Billy - Any comments for Apache Hive ? If not good, Have another suggestion ?
Some questions you need to answer are:
Specifically which analytics tasks are most important?
Billy - For initial stage, we may perform outlier detection and predictive analytics first, another analytics will be perform later.
How will analysts need to work with the data?
Billy - Sorry, Don’t understand the meaning, Can take example for me ?
Will they primarily work by writing SQL queries, or do they actually need to create advanced models?
Billy - Need to create a data model for analytics.
Do you need to be able to query the data with SQL?
Billy - I knew and able to query the data with SQL
Do you or analysts have any analytics tools you prefer to use, or are you open to any ?
Billy - Still don’t know which tools is best. You are expertise, Can you recommend to us for open source and commercial tools ?
What is the size of the data? (You said “small,” but can you quantify this in a ballpark estimate for “millions of rows”?)
Billy - Difference table have difference size, the initial stage, I want to process two tables.
Billy - One table around half of million rows and other table around millions rows
How do you want to balance cost vs. time to implement and maintain? (Often there’s a trade-off where cheaper options require more labor to implement and maintain.)
Billy - As per current economic recession situation, Sure is cheaper options even require bit more labor to implement and maintain.
How frequently will you query the data?
Billy - Query data per month now, Need to change by your suggestion according to new analytics platform .
Do you have any other constraints? (A specific cloud provider you have to use, data privacy requirements, etc.)
Billy - No specific cloud provider constraints,
Billy - No more data privacy requirements in our company,
Billy - but at least the data belong to company, cannot disclose to outside.
Depending on the answers to those questions, some options might be (this is by no means an exhaustive list, just a few options off the top of my head!):
A standard relational database (such as Postgres, MySQL, Oracle)
A data lake, implemented for example as csv / parquet / json files in AWS S3
Billy - We are using MS SQL database
If your data size is actually relatively small, and you anticipate it will remain relatively small for the near future (1-3 years), I would strongly encourage you to avoid “big data” tools like Hadoop, Spark, MapReduce, etc. These tools typically only make sense if your data is very large –
Billy - How large the data to use such tools as per your experience ?
otherwise they just add needless complexity and make every task take 4 times as long as it needs to.
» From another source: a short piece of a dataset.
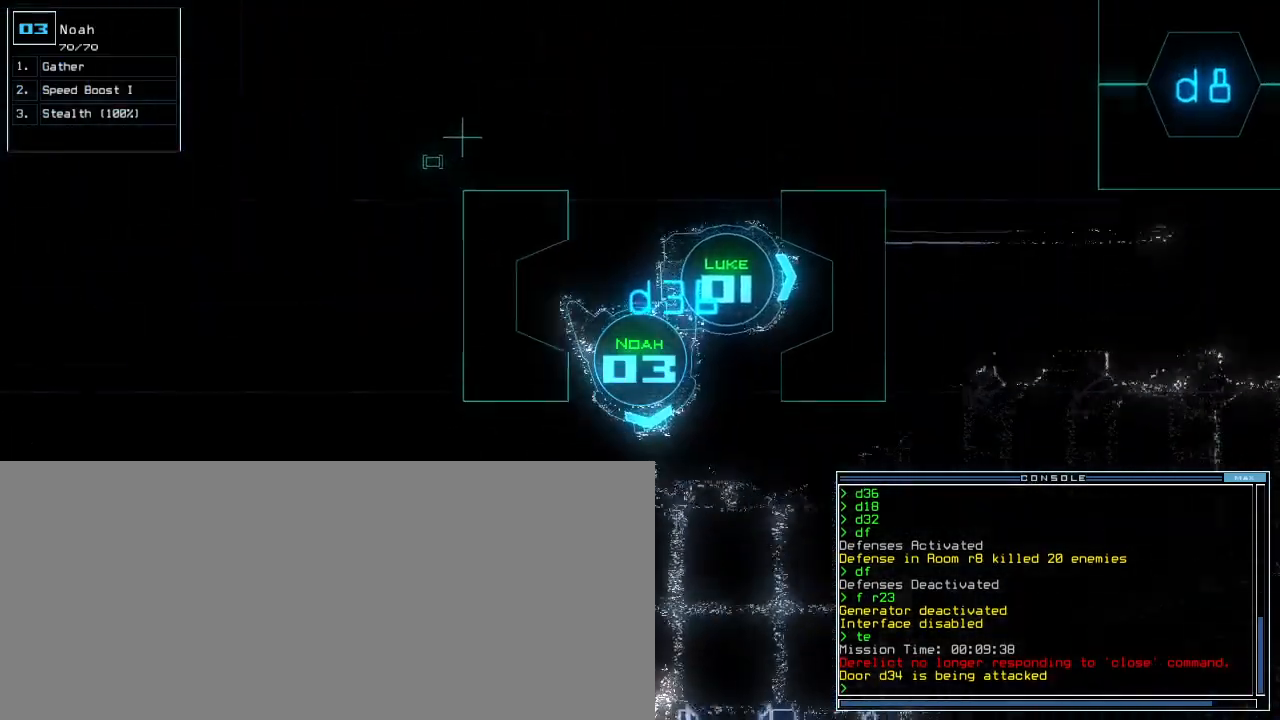
{"keys": []}
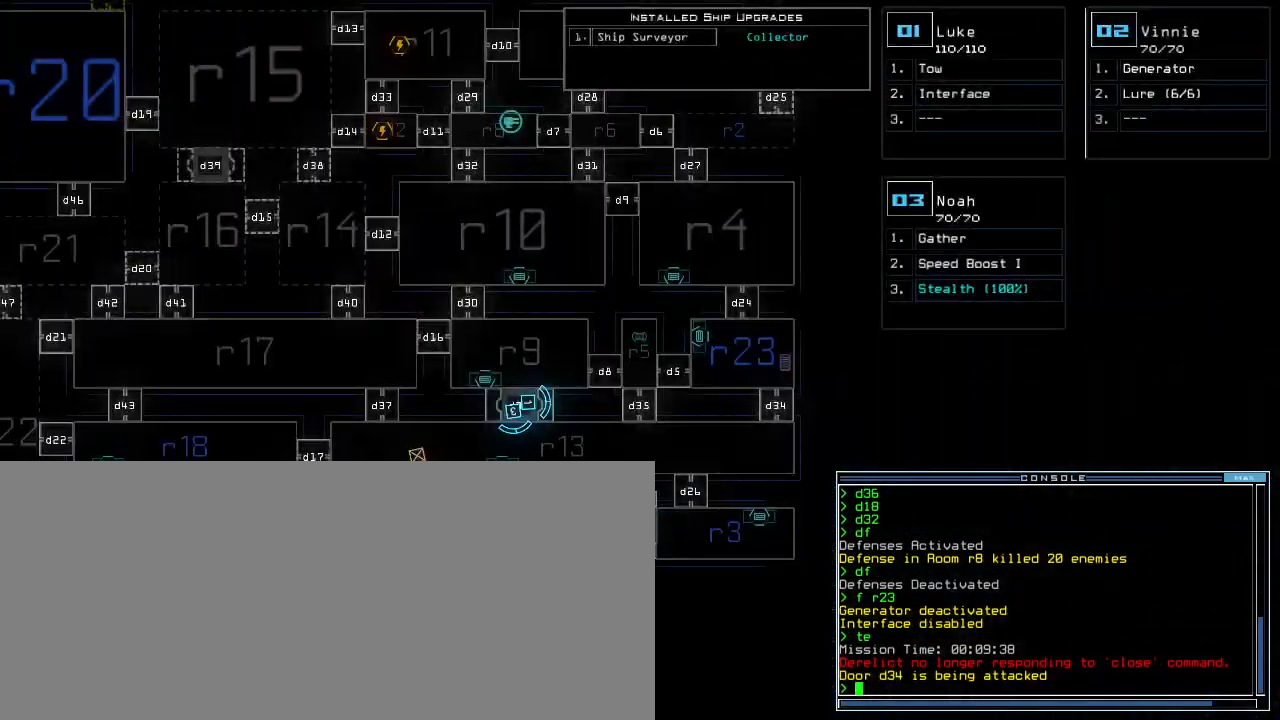
{"keys": ["up"], "events": [[233, "2", "down"], [300, "2", "up"], [317, "up", "down"]]}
You can get a long way with a simple relational database, some SQL queries, and occasionally exporting data to model using scikit-learn!
You may also explore tools like Mode Analytics (which we use at Dataquest), Sisense/Periscope, AWS Athena, etc., which may make your analytics work much easier.
Billy - All above tools running on cloud, right ?
Billy - If yes, our boss don’t like put his company data to cloud, have other tools can do that ? (Open source is better)
P.S The Epidemic are popular now, Wish all the members of Data Quest is in good health.